# Énoncé proposé
Transcrivez fidèlement le passage du texte sur la stagnation économique, de « Pour ceux qui » à « et Stephen Roach. ».

Partout dans le monde, les économistes sont aux prises avec quelque chose qu’ils ont bien du mal à s’expliquer. Pourquoi les cours des marchés boursiers ont-il pu continuer d’augmenter en dépit du fait que quelque chose qu’on appelle « croissance » semblait stagner ? Dans la théorie économique dominante, les choses ne sont pas censées fonctionner de cette façon. En l’absence de croissance, les cours des marchés devraient baisser, stimulant de ce fait son retour. Et une fois revenue, les cours des marchés devraient à leur tour augmenter.
Pour ceux qui ont foi en cette théorie, l’anomalie actuelle n’est rien d´autre qu’une aberration passagère. Certains sont même dans le déni de réalité. Pour d´autres, cette anomalie représente, au contraire, un défi important à la théorie dominante qu’ils s’efforcent de réviser pour prendre en compte ce que d’aucuns, nombreux, qualifient de « stagnation séculaire ». Ces critiques sont exprimées par diverses personnalités de premier plan – incluant des lauréats du Prix Nobel – telles que Amartya Sen, Joseph Stiglitz, Paul Krugman et Stephen Roach.

# Bloc de données
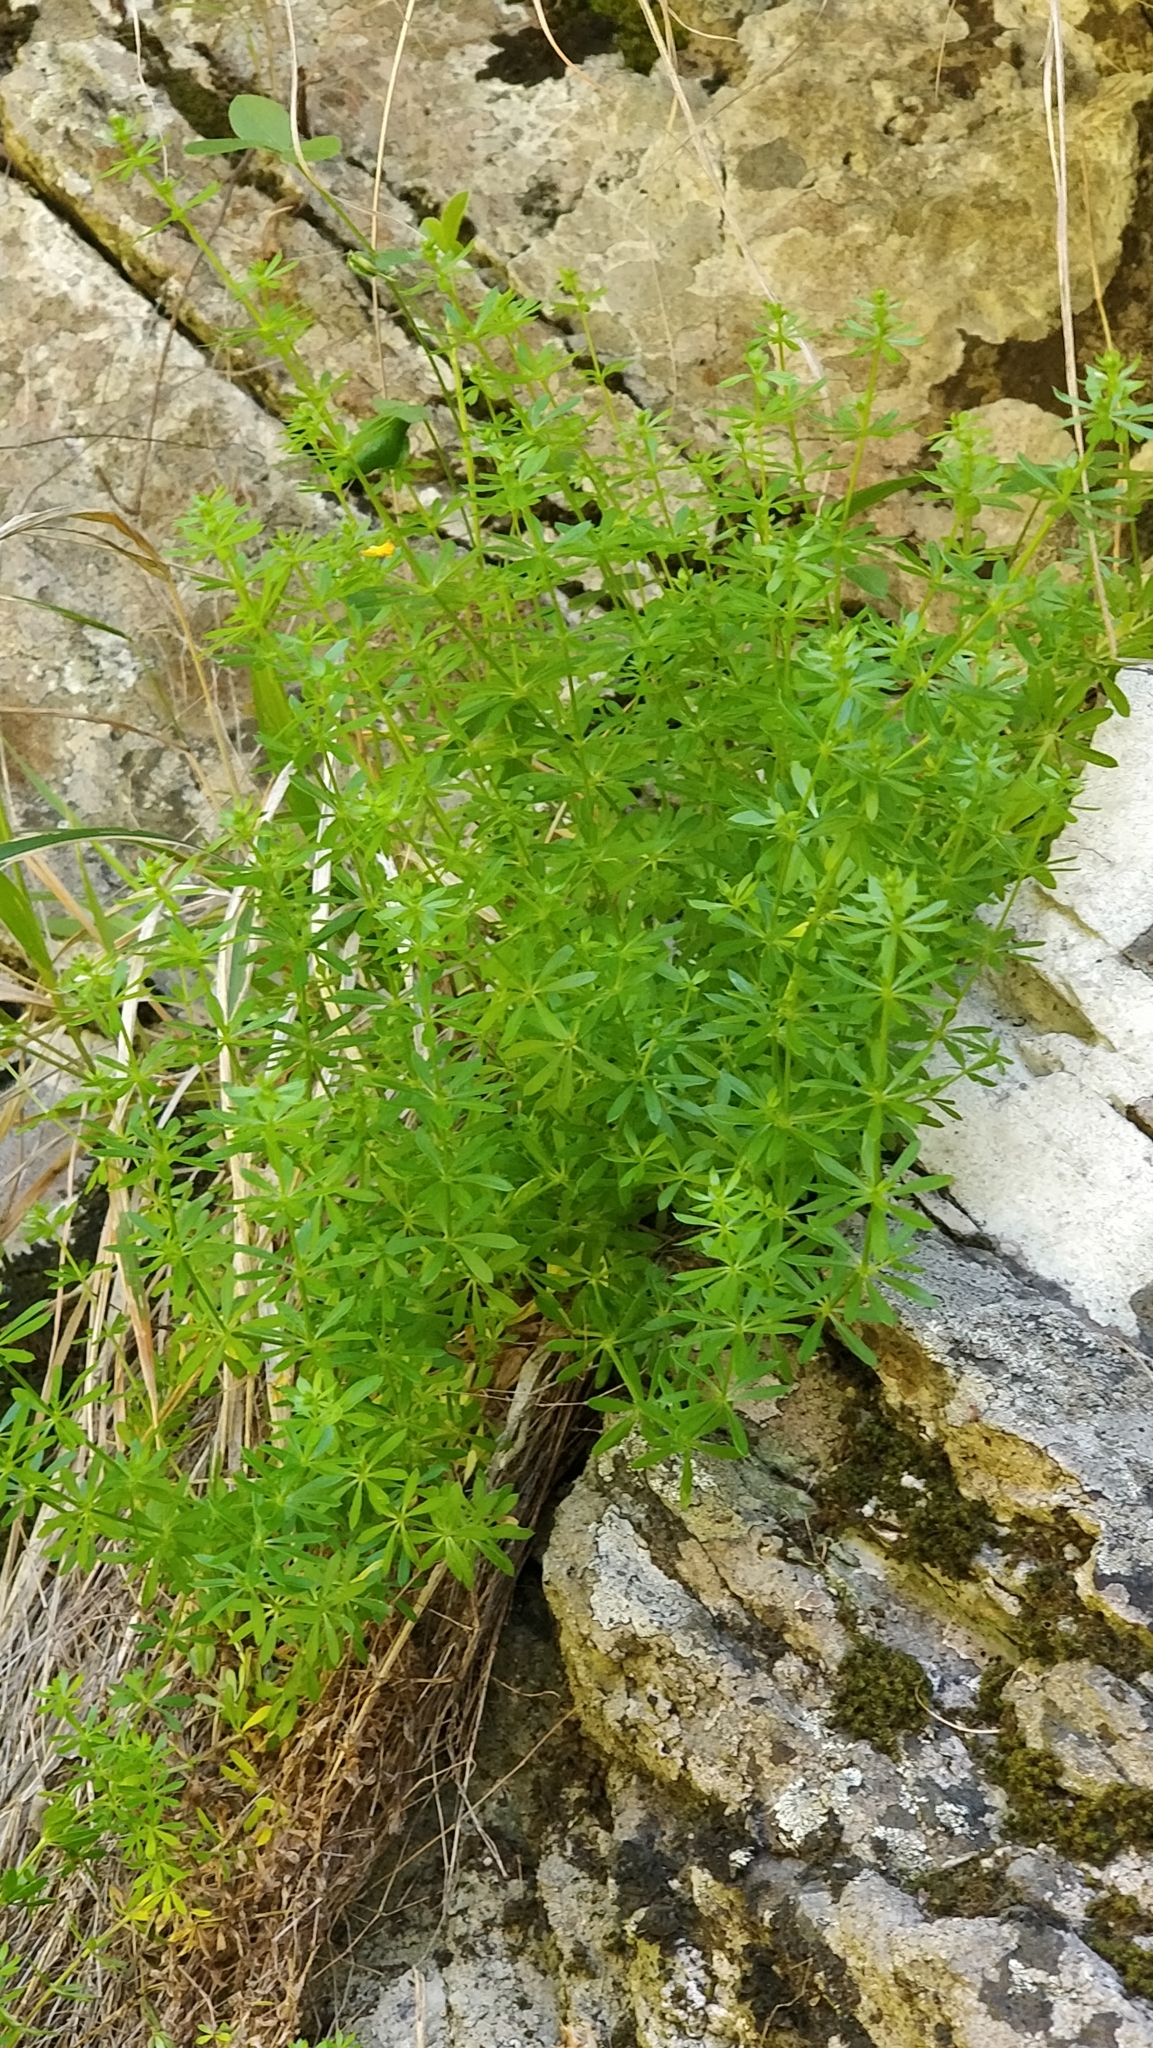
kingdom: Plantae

# Corrigé
Pour ceux qui ont foi en cette théorie, l’anomalie actuelle n’est rien d´autre qu’une aberration passagère. Certains sont même dans le déni de réalité. Pour d´autres, cette anomalie représente, au contraire, un défi important à la théorie dominante qu’ils s’efforcent de réviser pour prendre en compte ce que d’aucuns, nombreux, qualifient de « stagnation séculaire ». Ces critiques sont exprimées par diverses personnalités de premier plan – incluant des lauréats du Prix Nobel – telles que Amartya Sen, Joseph Stiglitz, Paul Krugman et Stephen Roach.